Collection of clinical data

We used a computerised data collection form to systematically collect the following information from the medical records of NF patients:

  1. (1)

    clinical manifestations, including the infection site(s), local findings, severity of sepsis syndrome, and laboratory data on admission;

  2. (2)

    underlying medical conditions, including DM, malignancy, liver cirrhosis, use of immunosuppressants, and chronic renal failure;

  3. (3)

    laboratory results in the emergency room or within 24 h after admission; haemoglobin, white blood cell count, platelet count, sodium, and potassium were expressed as continuous variables, and C-reactive protein and glucose were dichotomised using a cut-off point that was based on clinical experience and previous reports [19];

  4. (4)

    treatments and outcomes, including time to surgery, surgical interventions, limb loss, hospital stay, and in-hospital mortality.

Statistical analysis

The data were summarized using descriptive statistics. For categorical variables, descriptive analysis were based on percentages and frequencies, and the continuous variables are expressed as the mean and standard deviation (SD). For between-group comparison, the Student’s t test was used for continuous data and the chi-square test or Fisher’s exact test was used for categorical data. The potential risk factors for mortality were examined in all of the NF patients, diabetic NF patients, and nondiabetic NF patients. Logistic regression was performed to produce odds ratios (ORs) with 95 % confidence intervals (CIs). Multivariate logistic regression was used in assessing risk factors by adding forward substitution factors identified as significant in the univariate analysis (P <0.05). All reported P values were two-tailed and P <0.05 indicated statistical significance in each analysis. The statistical analyses were performed using SAS 9.2 (SAS Institute Inc., Cary, NC).

Results

General clinical characteristics

We identified 165 NF patients that met the inclusion criteria. The mean age was 58.8 years, and 110 patients were men (67 %) and 55 patients were women (33 %). Underlying chronic diseases, including DM (n = 84, 51 %), hypertension (n = 59, 36 %), heart disease (n = 39, 24 %), chronic kidney disease (n = 29, 18 %), and liver cirrhosis (n = 22, 13 %) were common. The infection most commonly involved the lower limbs (n = 111, 67 %), followed by the trunk (n = 21, 13 %), and the upper limbs (n = 17, 10 %). Seventy-eight patients (47 %) reported a preceding trauma or injury history at the infection site. Antibiotic susceptibility data of the causative agents were available in 81 patients, and 19 of them (23.5 %) were found to receive inappropriate empirical antibiotics. During hospitalisation, the NF patients underwent an average of 2.7 ± 1.8 surgical debridements. Major limb amputation was performed in 35 patients (21 %), and 49 patients died during hospitalization, yielding a case fatality rate of 29.7 %.

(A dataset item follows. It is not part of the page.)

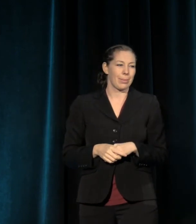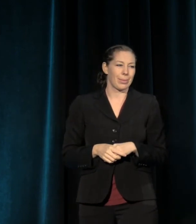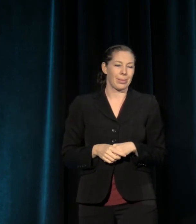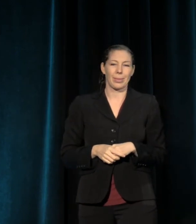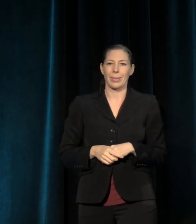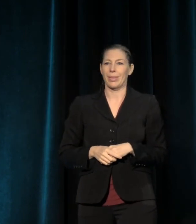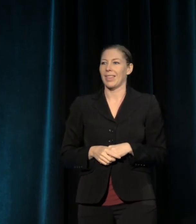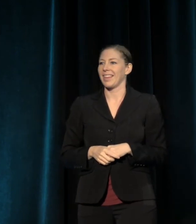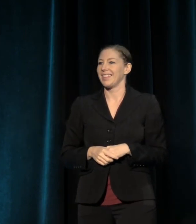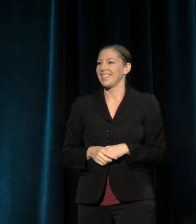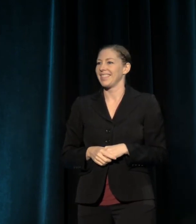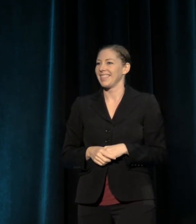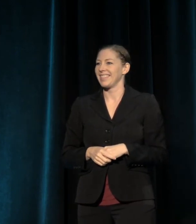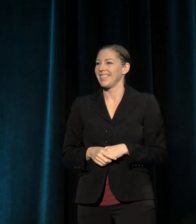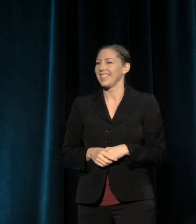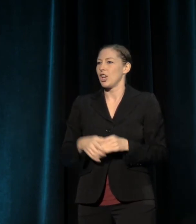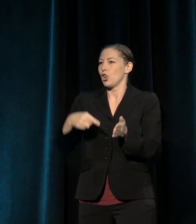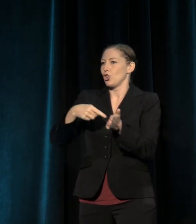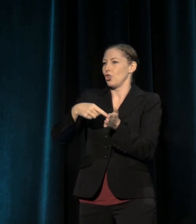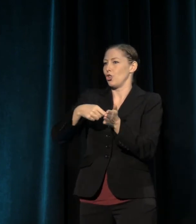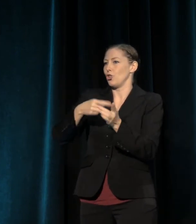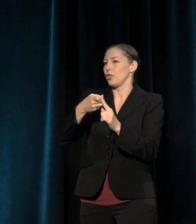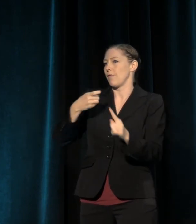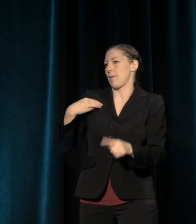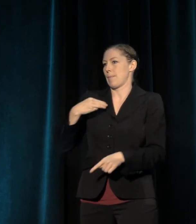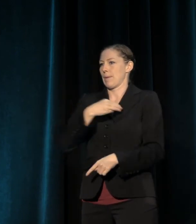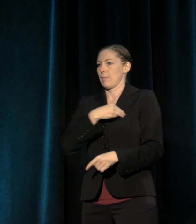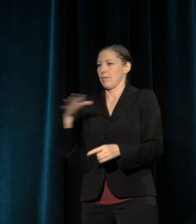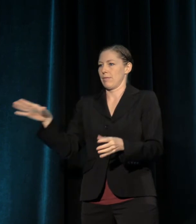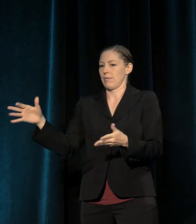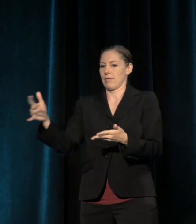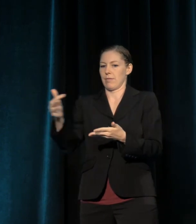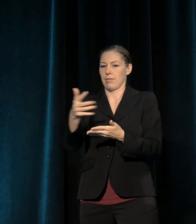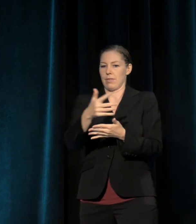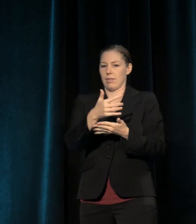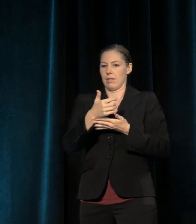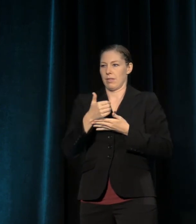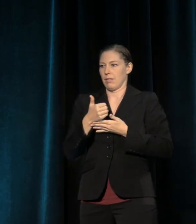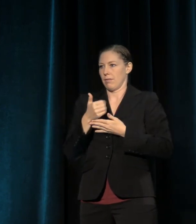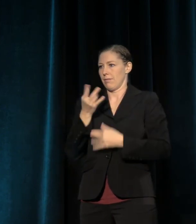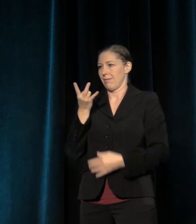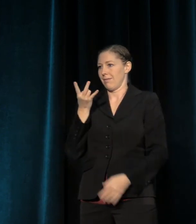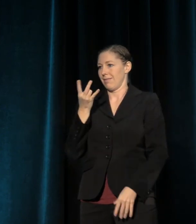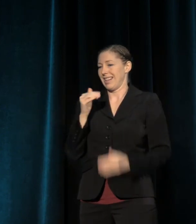Dues from members account for only 17%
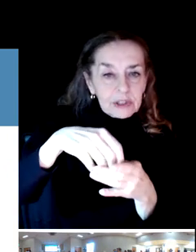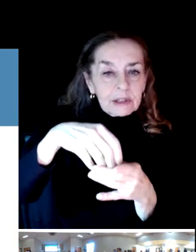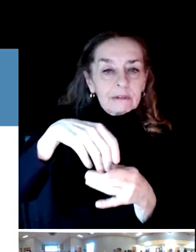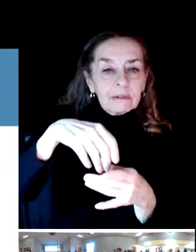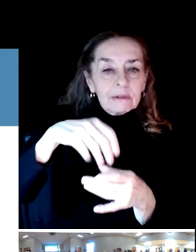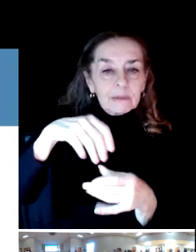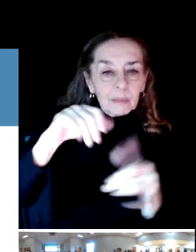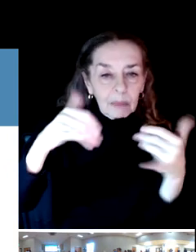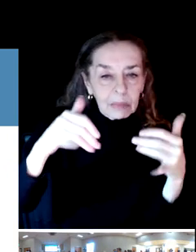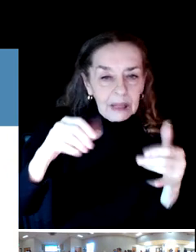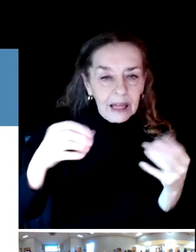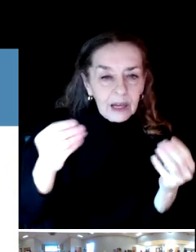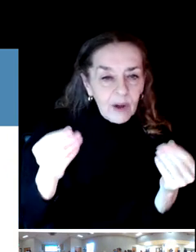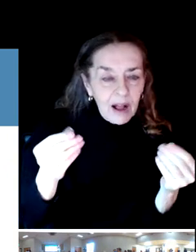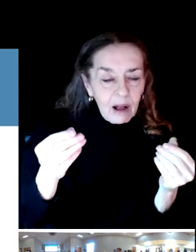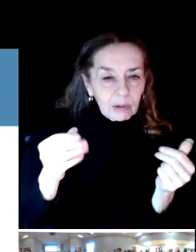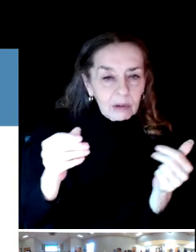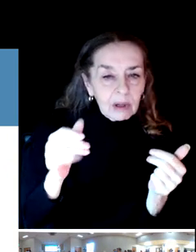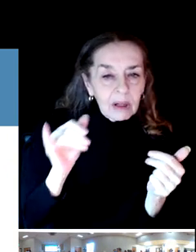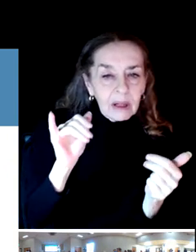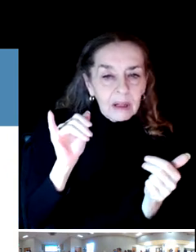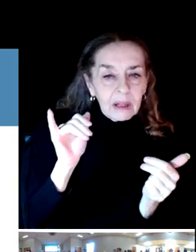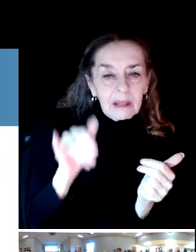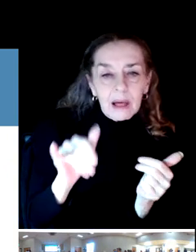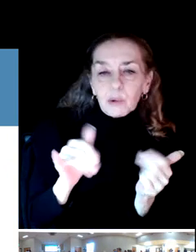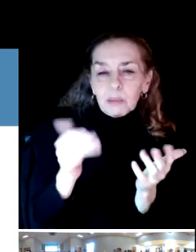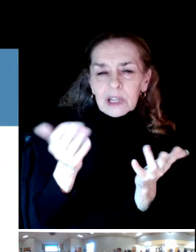That would be that would be fun.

Comparison of diabetic and nondiabetic NF patients

Among the 165 NF cases, 121 (73.3 %) were monomicrobial, 30 (18.2 %) were polymicrobial, and 14 (8.5 %) were culture negative (Table 2). The most common pathogens of monomicrobial NF were K. pneumoniae (n = 17), group A Streptococcus (n = 16), and MRSA (n = 12). Causative agents of NF in the diabetic patients were more likely to be polymicrobial (P < 0.01), whereas significantly more monomicrobial NF infections caused by K. pneumoniae developed in diabetic patients (DM, 13 cases vs. non-DM, 4 cases, P < 0.05).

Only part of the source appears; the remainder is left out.